Who are the filmmakers you turn to when making these idiosyncratic horror movies?
“Sam Raimi is a big one, Raimi and his Evil Dead movies are huge to me. I’m working with Sam at the moment, which is kind of mind-blowing to say, it’s always been a dream of mine. Both Host and Dashcam, and Boogeyman as well, all owe such a debt to Sam because his focus on prioritising storytelling and the audience experience is something that, every time I’m making a movie, I think about. He always asks this question, ‘Is this for you or is it for the audience?’. Because a lot of filmmakers make films that are just very pleased with themselves, and there’s a lot of stuff in it that isn’t for the audience’s experience”.

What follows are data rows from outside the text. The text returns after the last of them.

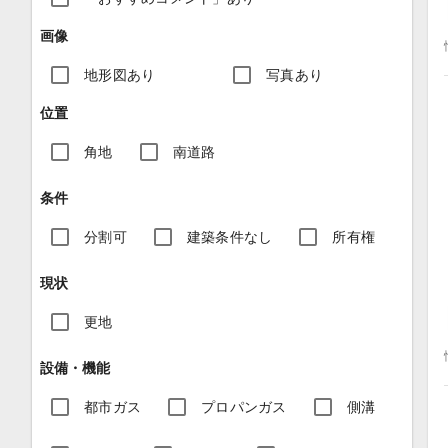
画像
地形図あり
写真あり
位置
角地
南道路
条件
分割可
建築条件なし
所有権
現状
更地
設備・機能
都市ガス
プロパンガス
側溝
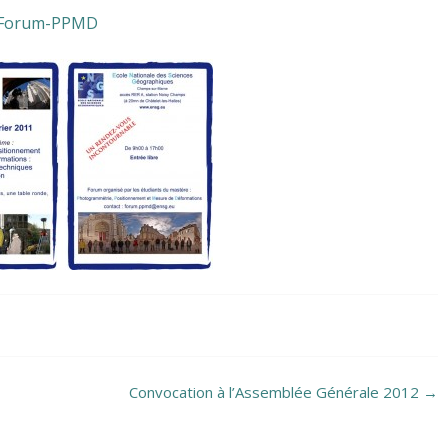
u/Forum-PPMD
Convocation à l’Assemblée Générale 2012
→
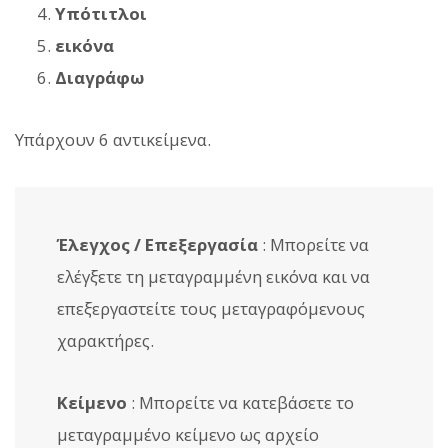
Υπότιτλοι
εικόνα
Διαγράφω
Υπάρχουν 6 αντικείμενα.
Έλεγχος / Επεξεργασία
: Μπορείτε να
ελέγξετε τη μεταγραμμένη εικόνα και να
επεξεργαστείτε τους μεταγραφόμενους
χαρακτήρες.
Κείμενο
: Μπορείτε να κατεβάσετε το
μεταγραμμένο κείμενο ως αρχείο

“I’d apply that metric when I was going through the beat sheet for Host, and Dashcam was an attempt to capture the crazy, zaniness of Evil Dead 2 and also just a lot of splatter horror movie sequels from the 1980s like Evil Dead 2, Hellraiser 2, Texas Chainsaw Massacre 2, these poor taste, bigger budget, much bloodier sequels. If Host was the more restrained, polite version, I wanted to make a very impolite splatter movie to follow it up”.
If we’re talking Sam Raimi, Drag Me To Hell is very underrated in my opinion
“Drag Me To Hell is a masterpiece.”
How about your top three horror movies of all time? Does Sam Raimi make the cut?
“Top three? I’d say, Evil Dead 2. There’s a movie called The Innocents from the 1960s. I think that might be the greatest horror movie ever made, it’s just so impeccably staged, from the direction to the performances to the kind of nuance and subtext of the script. Then there’s this found footage movie called Lake Mungo, which I think is probably one of the greatest horror debuts of all time. This guy only made this one movie and I think it’s the most brilliant horror movie about loneliness that’s ever been made. It’s one of the great movies about alienation and also it’s scary as fuck. So yeah, I’d say you couldn’t go wrong with those three.”